As with a lot of quick-win solutions using a native solution works great.  So, I was actually delighted to see that only three scripts (sh / bat) exist to create the schema tables, extract/refresh the web catalog reports, and refresh to schema tables with metadata.  The code uses PL/SQL and SQL*Loader with a version for both core OSs (Windows / *Nix).  I’m going with the assumption that all code under the SampleApp is still open source so you could of course tweak it for your solution, or operationalize it as Oracle does with a lot of their usage of open source software (Apache to OHS – I still love that one).

General Consensus

This is definitely a winner.  I was a little thrown off by the use of “Web Catalog Statistics” instead of what I understand as the go-forward naming convention, which would make it “Presentation Catalog Statistics”, but that’s just me.
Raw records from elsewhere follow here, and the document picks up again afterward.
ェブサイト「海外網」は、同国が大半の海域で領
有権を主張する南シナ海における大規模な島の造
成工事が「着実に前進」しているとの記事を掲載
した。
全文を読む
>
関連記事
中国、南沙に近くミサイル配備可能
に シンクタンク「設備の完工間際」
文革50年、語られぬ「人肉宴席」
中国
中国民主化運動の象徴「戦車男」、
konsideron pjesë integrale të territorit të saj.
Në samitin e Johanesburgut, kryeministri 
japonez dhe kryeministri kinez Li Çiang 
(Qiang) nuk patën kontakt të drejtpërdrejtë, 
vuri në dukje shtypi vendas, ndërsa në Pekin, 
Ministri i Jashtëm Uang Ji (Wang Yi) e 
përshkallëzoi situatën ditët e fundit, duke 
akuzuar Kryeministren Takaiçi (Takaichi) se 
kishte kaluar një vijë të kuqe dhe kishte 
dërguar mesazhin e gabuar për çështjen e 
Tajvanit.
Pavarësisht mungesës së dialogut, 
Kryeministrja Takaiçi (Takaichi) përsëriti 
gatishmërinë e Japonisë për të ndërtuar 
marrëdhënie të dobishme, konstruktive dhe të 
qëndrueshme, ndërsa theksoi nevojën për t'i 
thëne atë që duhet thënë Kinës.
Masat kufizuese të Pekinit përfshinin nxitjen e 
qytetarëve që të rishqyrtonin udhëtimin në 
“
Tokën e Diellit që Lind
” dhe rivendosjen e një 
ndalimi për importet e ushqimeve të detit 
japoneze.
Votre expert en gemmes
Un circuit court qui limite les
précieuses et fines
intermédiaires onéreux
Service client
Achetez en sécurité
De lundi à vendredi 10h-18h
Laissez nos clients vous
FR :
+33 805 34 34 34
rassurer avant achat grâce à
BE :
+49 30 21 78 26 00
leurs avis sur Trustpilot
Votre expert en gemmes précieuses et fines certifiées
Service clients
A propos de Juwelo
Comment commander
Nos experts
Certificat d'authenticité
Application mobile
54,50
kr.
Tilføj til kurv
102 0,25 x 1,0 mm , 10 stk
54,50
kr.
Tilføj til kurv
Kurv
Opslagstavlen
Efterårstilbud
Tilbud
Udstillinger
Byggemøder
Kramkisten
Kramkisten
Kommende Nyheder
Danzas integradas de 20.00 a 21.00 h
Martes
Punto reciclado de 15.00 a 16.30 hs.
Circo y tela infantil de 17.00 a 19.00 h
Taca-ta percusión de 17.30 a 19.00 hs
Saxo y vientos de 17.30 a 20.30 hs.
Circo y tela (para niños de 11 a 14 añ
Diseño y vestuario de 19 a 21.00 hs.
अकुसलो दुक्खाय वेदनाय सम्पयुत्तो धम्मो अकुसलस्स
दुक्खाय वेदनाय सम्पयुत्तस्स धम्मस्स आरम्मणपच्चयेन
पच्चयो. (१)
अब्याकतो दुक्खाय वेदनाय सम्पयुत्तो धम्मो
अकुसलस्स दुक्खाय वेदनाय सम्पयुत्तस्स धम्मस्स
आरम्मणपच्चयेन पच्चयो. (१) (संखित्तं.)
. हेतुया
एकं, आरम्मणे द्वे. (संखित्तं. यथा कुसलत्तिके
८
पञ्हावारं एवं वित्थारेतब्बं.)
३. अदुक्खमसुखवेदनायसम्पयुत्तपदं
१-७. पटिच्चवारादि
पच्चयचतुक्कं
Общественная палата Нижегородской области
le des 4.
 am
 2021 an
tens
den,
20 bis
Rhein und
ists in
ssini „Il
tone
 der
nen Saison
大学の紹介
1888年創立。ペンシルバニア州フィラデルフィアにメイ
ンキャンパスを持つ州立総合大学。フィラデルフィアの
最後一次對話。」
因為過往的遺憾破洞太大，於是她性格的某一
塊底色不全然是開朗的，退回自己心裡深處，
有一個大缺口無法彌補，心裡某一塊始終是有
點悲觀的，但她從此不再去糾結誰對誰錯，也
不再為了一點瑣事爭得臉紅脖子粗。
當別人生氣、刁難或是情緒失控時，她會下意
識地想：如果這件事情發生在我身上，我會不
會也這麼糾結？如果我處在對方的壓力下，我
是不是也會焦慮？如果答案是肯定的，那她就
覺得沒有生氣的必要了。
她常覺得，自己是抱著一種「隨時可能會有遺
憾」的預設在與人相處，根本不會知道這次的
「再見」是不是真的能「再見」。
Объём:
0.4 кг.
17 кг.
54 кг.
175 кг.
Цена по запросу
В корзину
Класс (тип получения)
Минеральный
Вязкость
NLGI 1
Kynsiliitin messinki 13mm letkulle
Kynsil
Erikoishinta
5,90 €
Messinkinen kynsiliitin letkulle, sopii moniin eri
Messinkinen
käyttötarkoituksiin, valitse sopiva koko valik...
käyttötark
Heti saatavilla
Again, it is no BICG IMPACT and when I first looked through the solution, it gave me chills reminding me of some of the initial work that went into development iterations prior to the release of MDSearch version 1.0.  However, I believe that every Oracle BI implementation going forward should in fact incorporate this Web Statistics solution without a doubt.  And, now that you can view the Physical SQL sent through the Oracle BI Server, now stored in the Usage Tracking table,  S_NQ_ACCT, the new Usage Tracking system is going to save people time and aspirin.